Fri 17 Oct 2014
So, yesterday morning I published a lengthy bit of research into Amaruk, PAWGI, and Christopher Fragassi (see “Digging deeper into the Amaruk story: Who is Christopher Fragassi?”). I had been following news reports since CBC first broke the story, and thought the two groups (CBC News and The National Post) who had been giving the subject initial coverage might find it interesting. To that end, I tweeted them a link to my research early yesterday morning. I hoped it might spur them to dig a bit deeper into the story themselves.
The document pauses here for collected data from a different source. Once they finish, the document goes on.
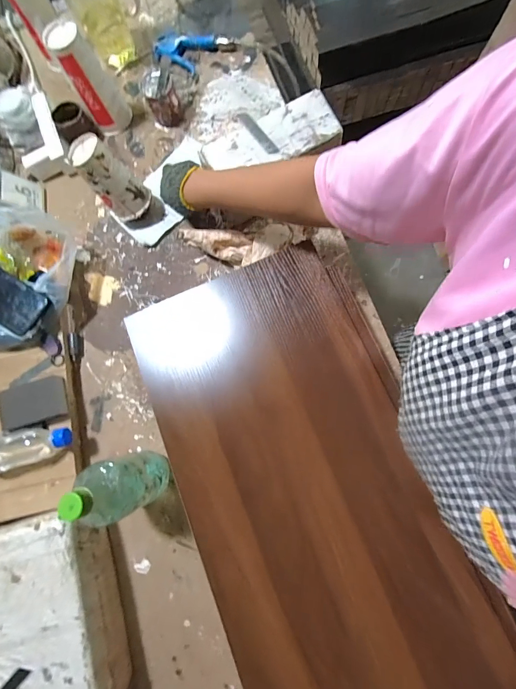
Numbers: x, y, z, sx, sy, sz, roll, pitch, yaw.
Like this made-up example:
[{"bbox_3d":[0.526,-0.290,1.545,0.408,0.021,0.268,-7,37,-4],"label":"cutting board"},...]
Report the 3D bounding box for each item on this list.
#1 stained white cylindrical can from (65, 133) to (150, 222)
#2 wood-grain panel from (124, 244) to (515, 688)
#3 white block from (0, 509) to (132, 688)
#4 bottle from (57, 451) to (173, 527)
[{"bbox_3d":[-0.255,-0.285,0.573,0.069,0.135,0.060,-51,47,-7],"label":"stained white cylindrical can"},{"bbox_3d":[0.078,0.223,0.441,0.327,0.023,0.715,-21,80,-3],"label":"wood-grain panel"},{"bbox_3d":[-0.311,0.387,0.471,0.200,0.099,0.256,-17,77,-1],"label":"white block"},{"bbox_3d":[-0.180,0.191,0.453,0.068,0.201,0.074,-1,77,3],"label":"bottle"}]

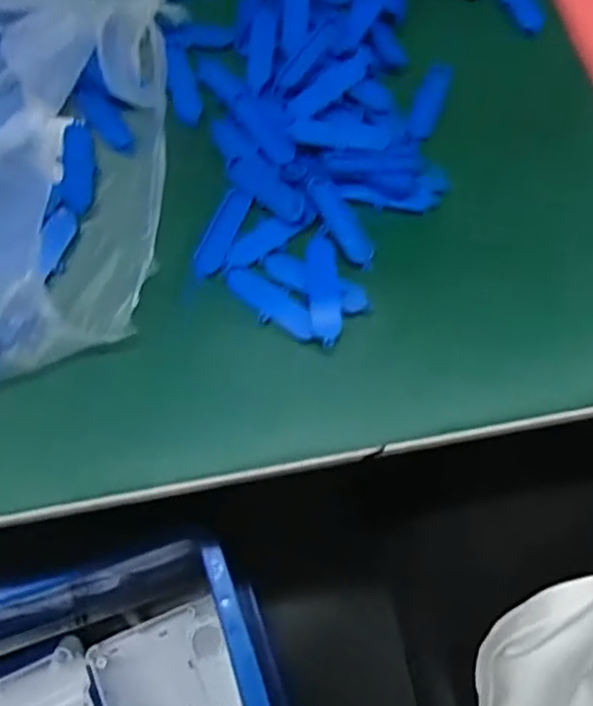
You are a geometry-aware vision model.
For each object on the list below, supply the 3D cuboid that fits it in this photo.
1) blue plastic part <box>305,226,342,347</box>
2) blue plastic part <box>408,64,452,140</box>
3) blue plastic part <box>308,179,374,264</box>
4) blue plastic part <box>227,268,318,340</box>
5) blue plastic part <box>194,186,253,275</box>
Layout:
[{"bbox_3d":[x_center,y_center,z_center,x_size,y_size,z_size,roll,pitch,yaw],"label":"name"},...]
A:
[{"bbox_3d":[0.014,-0.034,0.317,0.016,0.004,0.061,-4,68,-2],"label":"blue plastic part"},{"bbox_3d":[0.075,-0.142,0.358,0.015,0.004,0.055,19,69,8],"label":"blue plastic part"},{"bbox_3d":[0.022,-0.069,0.329,0.013,0.006,0.052,-28,71,-11],"label":"blue plastic part"},{"bbox_3d":[-0.012,-0.025,0.315,0.052,0.004,0.017,32,72,12],"label":"blue plastic part"},{"bbox_3d":[-0.039,-0.062,0.330,0.016,0.011,0.047,20,69,8],"label":"blue plastic part"}]

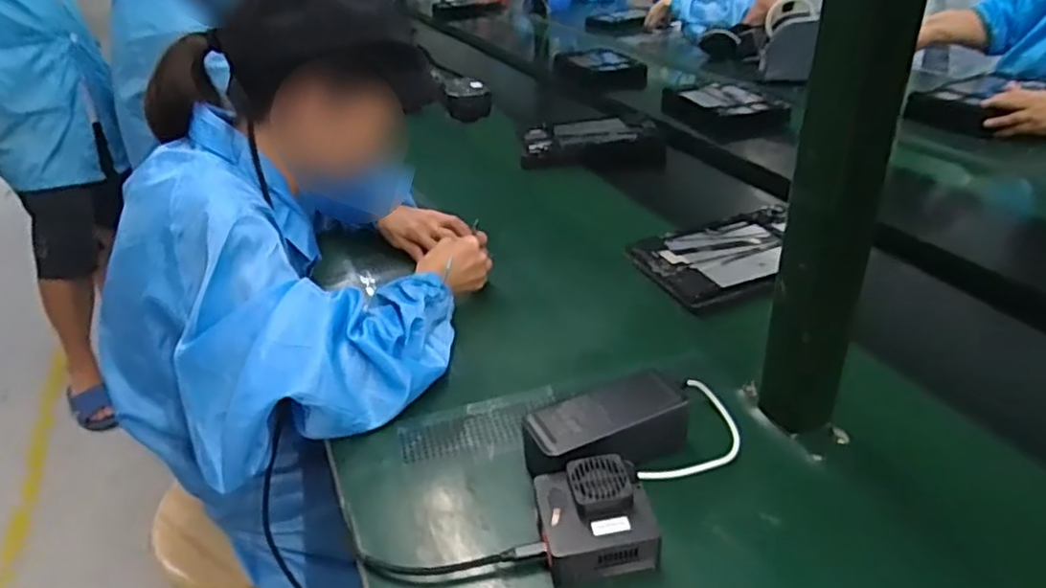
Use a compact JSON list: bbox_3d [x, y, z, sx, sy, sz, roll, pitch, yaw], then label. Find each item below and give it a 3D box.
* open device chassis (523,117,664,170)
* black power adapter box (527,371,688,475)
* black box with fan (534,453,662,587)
[{"bbox_3d":[0.120,-0.265,1.180,0.252,0.042,0.182,-1,31,3],"label":"open device chassis"},{"bbox_3d":[0.068,0.113,0.538,0.131,0.051,0.060,-15,33,-18],"label":"black power adapter box"},{"bbox_3d":[0.052,0.159,0.472,0.079,0.051,0.076,-7,32,-5],"label":"black box with fan"}]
— Mathew Adam Block (@captainthin) October 16, 2014
I’m pleasantly surprised to discover that The National Post seems to have taken up the challenge: late yesterday Brian Hutchinson published a new story digging deeper into the background of Christopher Fragassi. The story has a lot of great original research, and benefits from including interviews with people who have actually met Fragassi. Careful readers will also note The National Post story repeats a number of things that I first brought to attention in my own report. Among these things are:
Highlighting Amaruk’s requirement that all prospective employees require PAWGI certification (while noting the suspicious links between the two groups).
- Noting that professional guides began raising questions about PAWGI in an online forum years ago.
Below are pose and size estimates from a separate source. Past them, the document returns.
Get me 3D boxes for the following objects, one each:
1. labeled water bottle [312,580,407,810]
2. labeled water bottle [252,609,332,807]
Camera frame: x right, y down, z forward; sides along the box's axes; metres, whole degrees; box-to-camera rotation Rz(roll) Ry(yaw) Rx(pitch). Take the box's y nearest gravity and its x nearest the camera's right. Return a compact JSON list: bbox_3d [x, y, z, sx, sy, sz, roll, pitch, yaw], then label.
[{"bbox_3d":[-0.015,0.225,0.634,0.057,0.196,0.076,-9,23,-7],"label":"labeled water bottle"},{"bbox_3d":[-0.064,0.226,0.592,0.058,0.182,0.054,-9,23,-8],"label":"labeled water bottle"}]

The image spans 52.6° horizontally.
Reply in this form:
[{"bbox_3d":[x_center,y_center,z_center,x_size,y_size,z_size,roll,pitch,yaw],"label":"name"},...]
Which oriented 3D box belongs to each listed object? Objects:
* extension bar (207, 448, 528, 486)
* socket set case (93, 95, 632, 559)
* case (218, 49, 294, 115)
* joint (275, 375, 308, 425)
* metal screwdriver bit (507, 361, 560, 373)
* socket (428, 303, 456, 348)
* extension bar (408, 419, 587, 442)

- Noting Fragassi’s connection to Sooke, B.C.
- Noting that Fragassi served as President of the BC Chapter of The Wilderness Society.
- Noting that Fragassi was tapped as a survival expert consultant for Hinterland video games.
While I’m pleased to see The National Post take up the story again, an acknowledgment recognizing the use of my research would have been nice. Granted, it’s certainly possible all The National Post’s research could have been original, but the fact that The National Post published their story about a half-day after I published mine makes the timing rather coincidental—especially since I sent them a link to it earlier in the day. Their most recent story on the subject before last night’s was six days earlier. Still, I’m glad to see more investigative reporting going on regarding Amaruk and Christopher Fragassi, and hope to see more in the future.
UPDATE: Brian Hutchinson has responded to this post with a tweet, suggesting his story was actually filed on Wednesday afternoon. So while my post would have been published first, his would not have been directly influenced by mine. It may well have been a simple case of coincidence after all.